**** Reading text ****
# Insert Photo's



## S4ROB (Jul 14, 2006)

Hi all,
I'm new to all this malarky, so forgive me if this has been posted a million times, but how do i insert a picture from my hard drive into a post :wall: .
How else am i going to show off my car (apart from the obvious- driving it around) .
Thanks in anticipation :thumb: 
Robin


----------



## steveo3002 (Jan 30, 2006)

you need to sign up for a free account at photobucket.com ( or similar) then load pics from your comp onto that

then select the link thats like







and post it onto your message


----------



## Neil_S (Oct 26, 2005)

Hi Robin,

Sign up for a free account at photobucket.com

This lets you upload your photos to the site, you can then copy the address of the photo which will be something like this

"







"

This will then display on the site.


----------



## S4ROB (Jul 14, 2006)

Ahhh, so thats what you do, seems simple (bet it's not tho').
Cheers Steveo
Regards 
Robin


----------



## S4ROB (Jul 14, 2006)

Thanks also neil, i'll try it now


----------



## steveo3002 (Jan 30, 2006)

it aint too hard mate ....even i can do it

you may need to use their edit button to scale em down a little

if you get stuck just ask


----------



## Alex L (Oct 25, 2005)

Quickie:

Sign up to www.photobucket.com

Click browse (1)
double click chosen photo (2)
Click 'UP LOAD'

RED box 3For one photo highlight the text in the '' box, right click, click on 'COPY', then right click in the reply box and click 'PASTE'.

Or for multiple photos click the little box by each photo, then at the bottom of the page click on 'Generate HTML......'
[IMG]http://i5.photobucket.com/albums/y152/alex7938/how2.jpg


----------



## Detail My Ride (Apr 19, 2006)

What web browser you using there alex? Dont think ive seen that one before!


----------



## Alex L (Oct 25, 2005)

12yearoldvaleter said:


> What web browser you using there alex? Dont think ive seen that one before!


??? why is porn showing?


----------



## S4ROB (Jul 14, 2006)

Right i've registered with Photobucket, i'll try posting a pic. It still sounds complicated, but thanks alex for the explanation.


----------



## S4ROB (Jul 14, 2006)

Here goes
http://i137.photobucket.com/albums/q210/S4ROB/shinyaudi.jpg


----------



## Alex L (Oct 25, 2005)

S4ROB said:


> Right i've registered with Photobucket, i'll try posting a pic. It still sounds complicated, but thanks alex for the explanation.


It's pretty straight forward, before i learn't about cut and paste i used to write it down and type it all out


----------



## Alex L (Oct 25, 2005)

S4ROB said:


> Here goes
> http://i137.photobucket.com/albums/q210/S4ROB/shinyaudi.jpg


Thats it, if you add







at the back you get this:

Nice car too :thumb:


----------



## S4ROB (Jul 14, 2006)
**** Stored rows ****
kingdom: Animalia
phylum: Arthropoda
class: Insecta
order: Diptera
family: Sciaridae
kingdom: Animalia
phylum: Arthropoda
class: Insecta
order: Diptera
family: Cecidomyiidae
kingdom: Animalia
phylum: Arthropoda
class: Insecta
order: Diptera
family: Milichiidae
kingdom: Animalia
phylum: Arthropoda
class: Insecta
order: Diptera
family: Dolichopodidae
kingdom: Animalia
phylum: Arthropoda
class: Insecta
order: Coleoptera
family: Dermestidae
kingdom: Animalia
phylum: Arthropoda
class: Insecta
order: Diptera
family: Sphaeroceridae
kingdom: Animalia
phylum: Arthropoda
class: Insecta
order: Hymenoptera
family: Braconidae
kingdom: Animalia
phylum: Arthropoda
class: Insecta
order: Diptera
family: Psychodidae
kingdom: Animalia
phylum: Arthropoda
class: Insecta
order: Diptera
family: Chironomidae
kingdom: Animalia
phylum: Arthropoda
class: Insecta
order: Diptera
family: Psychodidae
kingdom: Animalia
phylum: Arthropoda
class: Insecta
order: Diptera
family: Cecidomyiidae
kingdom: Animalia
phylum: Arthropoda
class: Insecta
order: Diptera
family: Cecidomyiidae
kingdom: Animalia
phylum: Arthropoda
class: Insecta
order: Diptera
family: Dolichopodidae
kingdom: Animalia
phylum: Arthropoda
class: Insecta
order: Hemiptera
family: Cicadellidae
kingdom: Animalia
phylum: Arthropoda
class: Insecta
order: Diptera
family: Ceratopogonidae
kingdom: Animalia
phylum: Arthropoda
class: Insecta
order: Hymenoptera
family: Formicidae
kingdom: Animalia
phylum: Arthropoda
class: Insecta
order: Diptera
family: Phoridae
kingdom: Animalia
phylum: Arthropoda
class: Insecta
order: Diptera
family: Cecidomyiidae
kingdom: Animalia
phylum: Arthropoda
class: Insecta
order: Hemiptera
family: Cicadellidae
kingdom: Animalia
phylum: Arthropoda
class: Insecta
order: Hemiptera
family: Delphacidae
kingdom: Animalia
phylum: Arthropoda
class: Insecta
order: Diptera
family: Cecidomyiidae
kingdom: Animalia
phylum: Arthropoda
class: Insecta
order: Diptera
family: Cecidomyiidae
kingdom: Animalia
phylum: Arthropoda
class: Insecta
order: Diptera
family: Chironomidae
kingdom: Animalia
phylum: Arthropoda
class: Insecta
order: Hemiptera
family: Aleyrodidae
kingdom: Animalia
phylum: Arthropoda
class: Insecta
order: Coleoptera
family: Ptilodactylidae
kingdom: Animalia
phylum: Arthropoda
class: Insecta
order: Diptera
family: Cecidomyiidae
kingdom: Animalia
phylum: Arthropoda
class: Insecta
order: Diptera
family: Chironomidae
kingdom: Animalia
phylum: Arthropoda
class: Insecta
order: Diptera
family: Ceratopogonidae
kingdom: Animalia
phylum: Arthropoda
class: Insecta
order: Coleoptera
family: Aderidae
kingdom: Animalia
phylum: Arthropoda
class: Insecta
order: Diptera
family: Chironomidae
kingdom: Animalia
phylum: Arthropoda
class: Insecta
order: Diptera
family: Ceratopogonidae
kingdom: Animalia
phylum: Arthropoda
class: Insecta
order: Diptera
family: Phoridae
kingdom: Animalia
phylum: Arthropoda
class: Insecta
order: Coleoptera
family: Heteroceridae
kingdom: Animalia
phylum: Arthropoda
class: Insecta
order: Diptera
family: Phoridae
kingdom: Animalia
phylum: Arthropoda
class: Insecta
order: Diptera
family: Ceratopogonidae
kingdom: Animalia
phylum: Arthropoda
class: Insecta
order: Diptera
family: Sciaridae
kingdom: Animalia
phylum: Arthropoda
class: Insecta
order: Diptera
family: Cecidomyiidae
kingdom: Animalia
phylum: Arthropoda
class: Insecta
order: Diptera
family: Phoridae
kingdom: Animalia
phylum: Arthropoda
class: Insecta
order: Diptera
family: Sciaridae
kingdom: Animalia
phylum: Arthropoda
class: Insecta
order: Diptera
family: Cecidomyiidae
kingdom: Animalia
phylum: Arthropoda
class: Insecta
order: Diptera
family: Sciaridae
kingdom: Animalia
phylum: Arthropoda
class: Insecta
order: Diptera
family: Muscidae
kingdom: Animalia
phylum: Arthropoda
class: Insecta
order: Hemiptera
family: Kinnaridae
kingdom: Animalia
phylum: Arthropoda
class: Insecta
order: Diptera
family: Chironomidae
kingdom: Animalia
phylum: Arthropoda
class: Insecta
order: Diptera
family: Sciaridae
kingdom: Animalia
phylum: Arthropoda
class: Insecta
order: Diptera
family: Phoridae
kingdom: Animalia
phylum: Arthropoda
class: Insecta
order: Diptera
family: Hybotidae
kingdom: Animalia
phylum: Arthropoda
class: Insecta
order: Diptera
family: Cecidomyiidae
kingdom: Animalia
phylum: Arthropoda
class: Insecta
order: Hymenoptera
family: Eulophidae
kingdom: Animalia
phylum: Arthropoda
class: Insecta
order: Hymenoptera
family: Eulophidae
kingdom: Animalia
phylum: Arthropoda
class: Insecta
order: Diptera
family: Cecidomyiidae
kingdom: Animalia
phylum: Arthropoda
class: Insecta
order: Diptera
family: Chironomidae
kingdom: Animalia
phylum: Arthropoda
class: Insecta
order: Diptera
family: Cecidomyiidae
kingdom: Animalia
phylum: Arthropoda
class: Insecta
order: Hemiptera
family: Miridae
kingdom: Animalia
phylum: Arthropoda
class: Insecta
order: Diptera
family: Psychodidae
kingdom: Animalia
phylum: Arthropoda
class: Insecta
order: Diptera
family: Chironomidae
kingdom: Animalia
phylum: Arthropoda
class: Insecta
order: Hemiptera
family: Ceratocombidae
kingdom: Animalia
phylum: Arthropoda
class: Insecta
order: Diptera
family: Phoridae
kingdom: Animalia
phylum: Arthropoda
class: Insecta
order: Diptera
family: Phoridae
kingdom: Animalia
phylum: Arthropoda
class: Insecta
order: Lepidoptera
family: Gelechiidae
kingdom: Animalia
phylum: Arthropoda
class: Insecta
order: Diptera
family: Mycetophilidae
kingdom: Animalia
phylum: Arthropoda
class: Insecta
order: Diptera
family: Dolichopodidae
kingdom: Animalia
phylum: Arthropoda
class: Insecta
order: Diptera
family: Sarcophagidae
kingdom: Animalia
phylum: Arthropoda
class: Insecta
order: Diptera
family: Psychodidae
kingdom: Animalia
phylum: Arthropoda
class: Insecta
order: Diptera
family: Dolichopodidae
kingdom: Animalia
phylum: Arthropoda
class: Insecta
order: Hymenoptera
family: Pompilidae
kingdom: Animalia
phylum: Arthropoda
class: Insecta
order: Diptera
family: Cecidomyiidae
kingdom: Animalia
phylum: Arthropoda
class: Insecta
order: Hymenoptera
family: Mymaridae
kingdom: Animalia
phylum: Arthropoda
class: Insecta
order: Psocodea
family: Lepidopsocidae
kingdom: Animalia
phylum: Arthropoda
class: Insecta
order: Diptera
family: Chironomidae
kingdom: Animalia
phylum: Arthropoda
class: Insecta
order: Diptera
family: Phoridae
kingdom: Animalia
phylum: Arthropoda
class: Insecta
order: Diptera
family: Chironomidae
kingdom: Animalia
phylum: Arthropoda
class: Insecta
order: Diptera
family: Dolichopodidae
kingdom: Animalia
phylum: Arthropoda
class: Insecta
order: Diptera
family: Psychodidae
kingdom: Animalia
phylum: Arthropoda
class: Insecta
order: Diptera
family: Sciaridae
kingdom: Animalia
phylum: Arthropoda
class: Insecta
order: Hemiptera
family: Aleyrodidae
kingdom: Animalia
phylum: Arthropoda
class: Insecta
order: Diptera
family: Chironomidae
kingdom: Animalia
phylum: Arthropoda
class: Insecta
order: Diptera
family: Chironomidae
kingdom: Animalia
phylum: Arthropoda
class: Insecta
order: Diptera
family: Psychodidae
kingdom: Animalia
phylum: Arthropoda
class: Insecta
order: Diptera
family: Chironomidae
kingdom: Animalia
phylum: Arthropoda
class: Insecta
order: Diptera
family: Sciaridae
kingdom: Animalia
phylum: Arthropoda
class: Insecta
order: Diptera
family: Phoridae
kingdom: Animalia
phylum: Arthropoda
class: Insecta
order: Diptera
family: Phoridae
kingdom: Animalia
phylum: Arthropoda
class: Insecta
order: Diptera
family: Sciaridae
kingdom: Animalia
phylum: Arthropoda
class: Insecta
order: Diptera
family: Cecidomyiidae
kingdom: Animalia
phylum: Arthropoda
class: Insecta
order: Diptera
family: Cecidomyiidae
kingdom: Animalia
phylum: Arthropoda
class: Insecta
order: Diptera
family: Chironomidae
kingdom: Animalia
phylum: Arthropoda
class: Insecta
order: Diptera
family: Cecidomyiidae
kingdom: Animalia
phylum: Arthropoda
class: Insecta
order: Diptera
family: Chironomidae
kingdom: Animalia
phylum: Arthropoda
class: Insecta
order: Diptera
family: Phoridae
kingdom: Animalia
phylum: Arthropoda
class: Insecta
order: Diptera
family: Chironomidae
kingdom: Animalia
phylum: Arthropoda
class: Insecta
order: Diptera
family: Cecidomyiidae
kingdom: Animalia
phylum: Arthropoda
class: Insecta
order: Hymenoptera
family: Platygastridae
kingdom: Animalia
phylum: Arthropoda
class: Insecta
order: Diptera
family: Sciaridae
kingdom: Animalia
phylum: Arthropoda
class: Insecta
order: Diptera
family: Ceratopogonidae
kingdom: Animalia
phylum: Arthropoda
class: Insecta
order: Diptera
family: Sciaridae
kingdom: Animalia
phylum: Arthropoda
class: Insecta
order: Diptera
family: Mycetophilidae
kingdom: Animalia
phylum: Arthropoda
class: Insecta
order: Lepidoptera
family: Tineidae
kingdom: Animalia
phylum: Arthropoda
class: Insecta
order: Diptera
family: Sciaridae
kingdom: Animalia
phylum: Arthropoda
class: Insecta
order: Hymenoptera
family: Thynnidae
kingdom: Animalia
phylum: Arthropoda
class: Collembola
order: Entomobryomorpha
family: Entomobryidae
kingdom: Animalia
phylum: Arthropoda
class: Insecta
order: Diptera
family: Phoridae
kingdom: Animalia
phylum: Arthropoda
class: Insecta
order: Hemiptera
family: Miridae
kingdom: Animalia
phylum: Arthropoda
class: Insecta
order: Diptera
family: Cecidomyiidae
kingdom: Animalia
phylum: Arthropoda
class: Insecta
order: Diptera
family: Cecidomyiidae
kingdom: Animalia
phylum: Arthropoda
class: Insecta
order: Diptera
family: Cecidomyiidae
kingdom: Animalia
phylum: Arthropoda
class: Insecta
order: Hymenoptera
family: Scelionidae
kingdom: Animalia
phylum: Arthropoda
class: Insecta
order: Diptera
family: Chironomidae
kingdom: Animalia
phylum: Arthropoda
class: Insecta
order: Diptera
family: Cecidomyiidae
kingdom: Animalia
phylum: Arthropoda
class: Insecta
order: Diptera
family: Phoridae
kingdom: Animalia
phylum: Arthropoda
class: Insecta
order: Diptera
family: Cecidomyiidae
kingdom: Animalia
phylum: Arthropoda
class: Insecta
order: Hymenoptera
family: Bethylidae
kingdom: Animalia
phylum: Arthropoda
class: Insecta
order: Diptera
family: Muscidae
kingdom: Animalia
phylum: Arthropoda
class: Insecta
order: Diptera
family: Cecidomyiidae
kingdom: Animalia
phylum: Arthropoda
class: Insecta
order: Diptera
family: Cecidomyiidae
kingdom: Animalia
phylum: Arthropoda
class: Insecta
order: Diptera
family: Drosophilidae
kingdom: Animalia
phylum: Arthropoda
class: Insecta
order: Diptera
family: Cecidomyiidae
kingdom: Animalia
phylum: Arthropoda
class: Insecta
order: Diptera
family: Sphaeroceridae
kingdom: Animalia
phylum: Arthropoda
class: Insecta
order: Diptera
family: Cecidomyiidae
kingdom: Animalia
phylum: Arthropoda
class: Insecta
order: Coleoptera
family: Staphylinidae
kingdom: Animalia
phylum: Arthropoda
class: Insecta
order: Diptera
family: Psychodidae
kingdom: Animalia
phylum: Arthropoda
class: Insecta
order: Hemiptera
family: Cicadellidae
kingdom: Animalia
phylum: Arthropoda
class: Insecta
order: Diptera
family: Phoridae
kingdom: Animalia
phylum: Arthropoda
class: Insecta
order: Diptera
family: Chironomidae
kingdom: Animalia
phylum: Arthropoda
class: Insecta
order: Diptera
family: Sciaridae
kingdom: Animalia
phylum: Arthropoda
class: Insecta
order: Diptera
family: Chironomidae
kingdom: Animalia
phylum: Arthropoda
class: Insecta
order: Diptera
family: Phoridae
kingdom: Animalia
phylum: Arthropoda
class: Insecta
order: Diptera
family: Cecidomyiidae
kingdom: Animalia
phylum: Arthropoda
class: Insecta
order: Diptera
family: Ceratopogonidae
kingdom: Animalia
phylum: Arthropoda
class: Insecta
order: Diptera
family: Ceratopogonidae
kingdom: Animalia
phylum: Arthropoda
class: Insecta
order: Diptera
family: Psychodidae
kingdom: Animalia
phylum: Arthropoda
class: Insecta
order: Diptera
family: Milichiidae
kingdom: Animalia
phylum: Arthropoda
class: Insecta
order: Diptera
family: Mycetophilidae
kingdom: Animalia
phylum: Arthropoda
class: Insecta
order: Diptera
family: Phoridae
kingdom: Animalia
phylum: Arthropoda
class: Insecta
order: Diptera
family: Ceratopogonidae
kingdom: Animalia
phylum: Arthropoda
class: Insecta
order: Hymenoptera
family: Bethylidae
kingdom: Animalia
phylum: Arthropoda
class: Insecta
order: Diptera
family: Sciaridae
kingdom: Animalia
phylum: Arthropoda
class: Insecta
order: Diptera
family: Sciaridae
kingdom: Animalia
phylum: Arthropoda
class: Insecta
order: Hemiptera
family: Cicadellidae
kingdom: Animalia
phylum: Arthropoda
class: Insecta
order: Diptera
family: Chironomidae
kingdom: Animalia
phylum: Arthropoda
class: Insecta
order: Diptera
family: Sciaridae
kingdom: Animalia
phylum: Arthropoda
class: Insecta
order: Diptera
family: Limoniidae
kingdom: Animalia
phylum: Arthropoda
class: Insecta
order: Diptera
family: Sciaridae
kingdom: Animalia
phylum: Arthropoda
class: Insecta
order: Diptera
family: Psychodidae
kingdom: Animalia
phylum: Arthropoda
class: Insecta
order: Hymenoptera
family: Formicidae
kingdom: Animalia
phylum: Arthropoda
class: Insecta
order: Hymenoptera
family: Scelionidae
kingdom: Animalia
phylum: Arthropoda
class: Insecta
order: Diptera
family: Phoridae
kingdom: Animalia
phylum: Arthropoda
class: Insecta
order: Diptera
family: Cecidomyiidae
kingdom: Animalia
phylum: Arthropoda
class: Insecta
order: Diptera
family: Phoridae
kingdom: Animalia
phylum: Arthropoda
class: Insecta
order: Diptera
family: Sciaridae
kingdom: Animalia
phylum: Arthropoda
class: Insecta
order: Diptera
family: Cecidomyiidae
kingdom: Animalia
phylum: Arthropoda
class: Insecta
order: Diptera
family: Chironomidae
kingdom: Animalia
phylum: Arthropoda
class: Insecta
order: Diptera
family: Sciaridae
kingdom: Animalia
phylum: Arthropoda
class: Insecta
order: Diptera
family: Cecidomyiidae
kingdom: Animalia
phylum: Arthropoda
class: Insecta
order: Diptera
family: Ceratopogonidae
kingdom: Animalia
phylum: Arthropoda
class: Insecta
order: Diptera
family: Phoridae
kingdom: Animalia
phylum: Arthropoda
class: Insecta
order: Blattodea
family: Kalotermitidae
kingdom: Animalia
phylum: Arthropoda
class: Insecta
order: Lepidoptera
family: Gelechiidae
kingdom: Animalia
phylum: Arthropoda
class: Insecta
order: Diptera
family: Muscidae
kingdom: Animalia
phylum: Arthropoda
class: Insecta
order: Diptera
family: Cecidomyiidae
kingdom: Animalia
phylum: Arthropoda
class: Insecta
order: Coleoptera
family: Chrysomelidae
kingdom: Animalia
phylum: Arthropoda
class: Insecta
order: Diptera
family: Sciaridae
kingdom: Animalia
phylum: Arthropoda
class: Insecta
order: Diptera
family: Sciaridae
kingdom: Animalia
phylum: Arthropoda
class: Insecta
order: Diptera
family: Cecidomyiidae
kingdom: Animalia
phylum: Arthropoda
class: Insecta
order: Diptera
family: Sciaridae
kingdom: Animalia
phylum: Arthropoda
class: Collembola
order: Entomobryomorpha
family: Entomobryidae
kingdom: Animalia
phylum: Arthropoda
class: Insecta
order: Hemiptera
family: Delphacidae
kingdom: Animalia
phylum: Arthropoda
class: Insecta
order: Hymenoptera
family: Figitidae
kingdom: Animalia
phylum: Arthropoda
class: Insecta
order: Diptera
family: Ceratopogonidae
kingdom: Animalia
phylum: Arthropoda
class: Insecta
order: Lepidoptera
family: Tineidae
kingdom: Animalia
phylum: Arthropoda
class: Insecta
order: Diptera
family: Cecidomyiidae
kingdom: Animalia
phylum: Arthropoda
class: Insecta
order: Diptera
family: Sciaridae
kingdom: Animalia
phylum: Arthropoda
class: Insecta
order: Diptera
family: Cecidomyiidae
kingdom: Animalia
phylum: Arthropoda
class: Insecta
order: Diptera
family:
****
Tasks and exercises.
a – Answer these questions about the photo-posting thread above, one answer per line:
(i) At which site does steveo3002 say to sign up for a free account?
(ii) What does steveo3002 say may be needed to scale the pictures down a little?
(iii) According to Alex L, what should be clicked after double-clicking the chosen photo?
b – Rewrite a passage from the photo-posting thread above, beginning at the words that have "RED box 3For" and stopping after "(Apr 19, 2006)". Substitute "message box" for "reply box".

Solutions in order.
a –
(i) photobucket.com
(ii) their edit button
(iii) 'UP LOAD'

b –
RED box 3For one photo highlight the text in the '' box, right click, click on 'COPY', then right click in the message box and click 'PASTE'.

Or for multiple photos click the little box by each photo, then at the bottom of the page click on 'Generate HTML......'
[IMG]http://i5.photobucket.com/albums/y152/alex7938/how2.jpg


----------



## Detail My Ride (Apr 19, 2006)